While soybeans and corn are Minnesota’s leading farm exports to Cuba, soaring prices have limited what the cash-strapped regime can buy. Spiking oil prices have pushed shipping costs up, too. And the Bush administration requires sales to be paid for in cash up front.

“It’s not easy,” said Tim Courneya, vice president of the Frazee-based Northarvest Bean Growers Association, which has seen U.S. sales of dried beans to Cuba level off to around 10 percent of the 80,000- to 100,000-ton market they once hoped it could be.

Ventura’s trip came at something of a high-water mark in trade relations between Cuba and the U.S.

As Ventura announced his trip, Congress was considering easing travel restrictions, and Minnesota food companies such as Hormel Foods Corp. and Cargill Inc. were filling cash orders that had been legalized in 2000. The 2002 trade expo was sanctioned by the U.S. government, even though top Bush administration officials remained critical of U.S. business ties to Cuba.

Things started to backslide the next year. The regime imprisoned dozens of dissidents and journalists and executed three men accused of trying to hijack a ferry to leave Cuba.

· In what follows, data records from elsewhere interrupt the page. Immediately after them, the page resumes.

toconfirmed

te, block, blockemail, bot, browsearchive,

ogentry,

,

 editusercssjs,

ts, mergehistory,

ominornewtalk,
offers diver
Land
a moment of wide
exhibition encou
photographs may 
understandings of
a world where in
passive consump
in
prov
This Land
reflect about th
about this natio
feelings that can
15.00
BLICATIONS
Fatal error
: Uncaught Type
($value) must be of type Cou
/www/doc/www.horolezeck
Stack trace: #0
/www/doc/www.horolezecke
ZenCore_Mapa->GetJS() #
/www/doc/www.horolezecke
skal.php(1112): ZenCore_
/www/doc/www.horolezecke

Support for loosening the trade embargo that was imposed after the 1959 revolution seemed to evaporate in Congress.

John Kavulich, a trade analyst involved in the 2002 expo with Ventura, said the White House nixed efforts to revive the show in 2003.

The U.S. House voted 245-182 this year to reject easing restrictions on farm sales to Cuba, including a proposal to allow Cuba to pay for goods after they are shipped from a U.S. port instead of ahead of time as the law now requires.

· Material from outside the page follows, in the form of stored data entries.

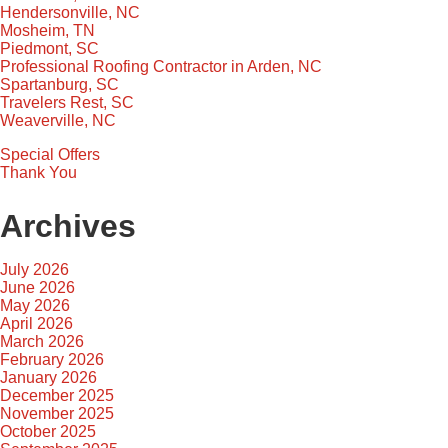
Hendersonville, NC
Mosheim, TN
Piedmont, SC
Professional Roofing Contractor in Arden, NC
Spartanburg, SC
Travelers Rest, SC
Weaverville, NC
Special Offers
Thank You
Archives
July 2026
June 2026
May 2026
April 2026
March 2026
February 2026
January 2026
December 2025
November 2025
October 2025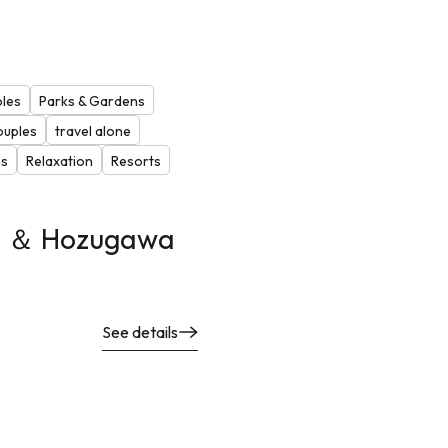
ples
Parks & Gardens
ouples
travel alone
ns
Relaxation
Resorts
n ＆ Hozugawa
See details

While Cuba once preferred to buy U.S. food products in hopes of normalizing relations with the United States, it has been diversifying its base of suppliers in hopes of pressuring the Bush administration to ease trade restrictions, Kavulich said.

Nearly 2,000 companies from around the world are expected to attend the Nov. 5-10 trade show that Hugoson plans to attend.

Pedro Alvarez Borrego, chairman of Alimport, Cuba’s food-purchasing arm, has called it “a great opportunity to take the pulse of the Cuban market.”

For Minnesota exporters like Kaehler, that means more competition for Cuba’s limited food dollars.

“All those other countries are sucking the money out,” he said.